From the 1990s to the 2000s, the watchtower was dilapidated. The walls of the tower were painted several times, but the interior space was in highly deteriorated condition. To avoid acts of vandalism, windows and doors of the tower were covered with iron sheets. As part of the project Samotsvetnoe koltso Urala (Самоцветное кольцо Урала (The Semiprecious Ring of Ural)), the extensive reconstruction works began on 30 March 2015. This project included complete improvement of the entire recreation area on the Lisya mountain, the overhaul of the watchtower, and the construction of an observation deck.

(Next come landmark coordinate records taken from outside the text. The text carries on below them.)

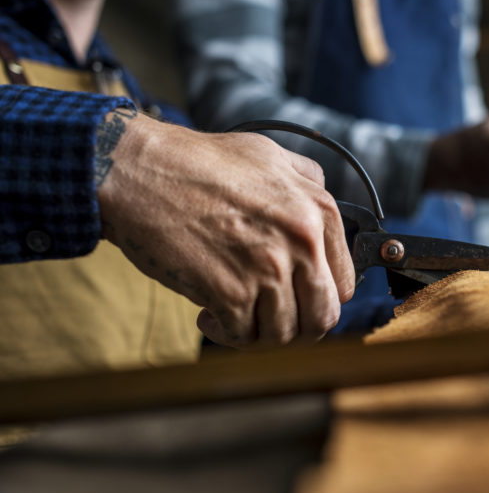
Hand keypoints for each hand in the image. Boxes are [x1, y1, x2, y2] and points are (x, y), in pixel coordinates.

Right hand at [94, 108, 354, 347]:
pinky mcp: (231, 292)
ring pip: (283, 335)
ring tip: (235, 315)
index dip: (318, 298)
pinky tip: (209, 315)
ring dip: (257, 334)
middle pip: (322, 318)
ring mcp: (268, 268)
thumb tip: (324, 202)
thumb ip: (307, 179)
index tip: (296, 299)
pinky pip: (243, 338)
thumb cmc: (198, 162)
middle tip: (269, 320)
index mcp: (318, 211)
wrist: (140, 171)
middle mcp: (302, 241)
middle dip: (297, 328)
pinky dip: (226, 335)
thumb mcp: (269, 154)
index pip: (344, 283)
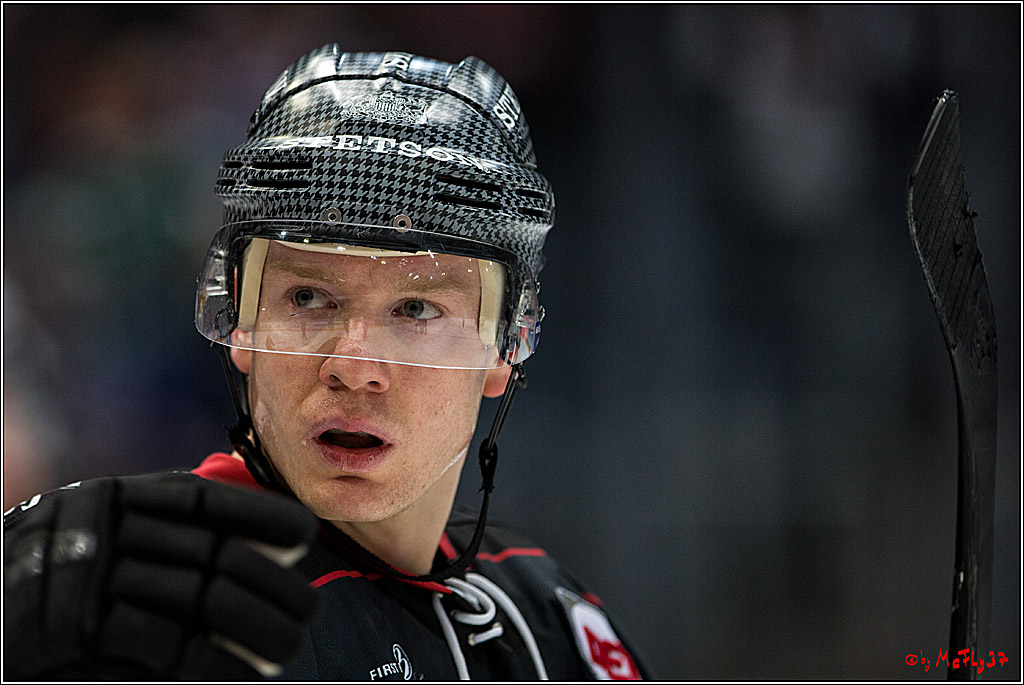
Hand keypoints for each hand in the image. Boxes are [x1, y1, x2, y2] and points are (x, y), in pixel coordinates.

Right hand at [4, 472, 319, 679]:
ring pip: (213, 599)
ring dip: (263, 629)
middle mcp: (105, 528)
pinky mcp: (83, 634)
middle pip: (225, 555)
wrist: (6, 640)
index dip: (264, 516)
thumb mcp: (118, 549)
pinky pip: (176, 646)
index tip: (303, 537)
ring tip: (284, 649)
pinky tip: (248, 672)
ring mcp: (94, 579)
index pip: (207, 500)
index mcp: (115, 501)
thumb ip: (177, 535)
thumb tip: (273, 540)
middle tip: (303, 615)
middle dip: (278, 591)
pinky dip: (224, 665)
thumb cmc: (69, 600)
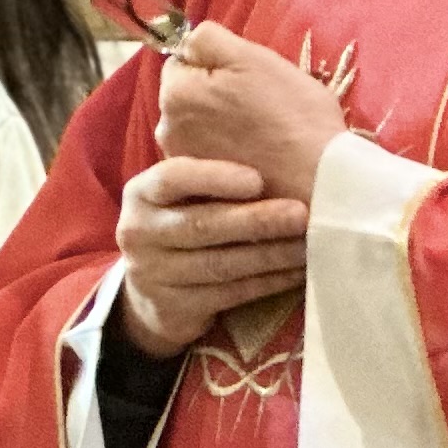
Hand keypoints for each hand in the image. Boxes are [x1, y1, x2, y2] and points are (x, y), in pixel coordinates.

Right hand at [112, 155, 308, 358]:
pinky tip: (296, 273)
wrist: (153, 291)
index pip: (172, 179)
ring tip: (308, 245)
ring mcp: (151, 272)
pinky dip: (267, 283)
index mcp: (142, 194)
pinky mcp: (172, 307)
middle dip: (256, 220)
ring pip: (219, 264)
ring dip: (270, 255)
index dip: (213, 178)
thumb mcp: (185, 198)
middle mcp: (138, 231)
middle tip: (301, 214)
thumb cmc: (186, 225)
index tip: (257, 180)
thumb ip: (217, 175)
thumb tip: (284, 140)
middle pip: (201, 225)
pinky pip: (229, 294)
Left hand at [155, 24, 354, 207]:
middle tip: (260, 104)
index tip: (247, 78)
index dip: (216, 65)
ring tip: (262, 132)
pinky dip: (227, 151)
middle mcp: (166, 127)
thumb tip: (188, 39)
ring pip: (198, 125)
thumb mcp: (253, 58)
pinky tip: (257, 156)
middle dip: (215, 93)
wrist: (319, 180)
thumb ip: (209, 39)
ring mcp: (182, 159)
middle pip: (188, 95)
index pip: (182, 62)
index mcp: (175, 92)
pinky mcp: (201, 185)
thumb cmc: (293, 115)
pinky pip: (209, 154)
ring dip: (221, 122)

On 8 August 2015, Lis'ya mountain was completely renovated, and surrounding areas including all facilities were put in order. After that they became part of Museum Reserve Gornozavodskoy Ural. From the root of the mountain, a sidewalk was paved from the parking space to the observation tower. Also, several stone benches were installed. On the top of the mountain, around the watchtower, viewing platform was also paved. Cupola with spire on the tower was replaced with the copper one. Roof got covered with copper as well. On the spire you can see weather vane in the form of flying archangel Michael that was made by the Nizhny Tagil sculptor Aleksander Ivanov. At entrance to the tower there is Empire style portico. The tower was completely repainted, columns were whitewashed, and near the exit onto the roof the cast-iron fence was installed on the second floor of the building and on the third floor (bell-gable). This fence originally used in the 18th century was identical with Kasli iron products. In addition, the tower door was made of cast iron in old traditional Russian style. On the walls there were old flashlights. Near the tower the small cast-iron cannon from the 16th century was put on the small stepped platform. Interior of the watchtower was also restored. Inside the tower there was a small museum exposition with an area of only 13 m² presenting the history of the city and the tower, including bells, high reliefs, personal things of the tower's employees from different historical periods and a model of the Nithny Tagil watchtower in the 18th century. Besides that, old cast-iron winding stair leading to the roof and bell-gable was renovated.

The city's landmark was inaugurated by the mayor of Nizhny Tagil Sergey Nosov in the presence of the regional officials, the Nizhny Tagil Orthodox Bishop Innokentiy, and the citizens. As of 8 August 2015, the Lis'ya mountain is a part of the tourist route Samotsvetnoe koltso Urala.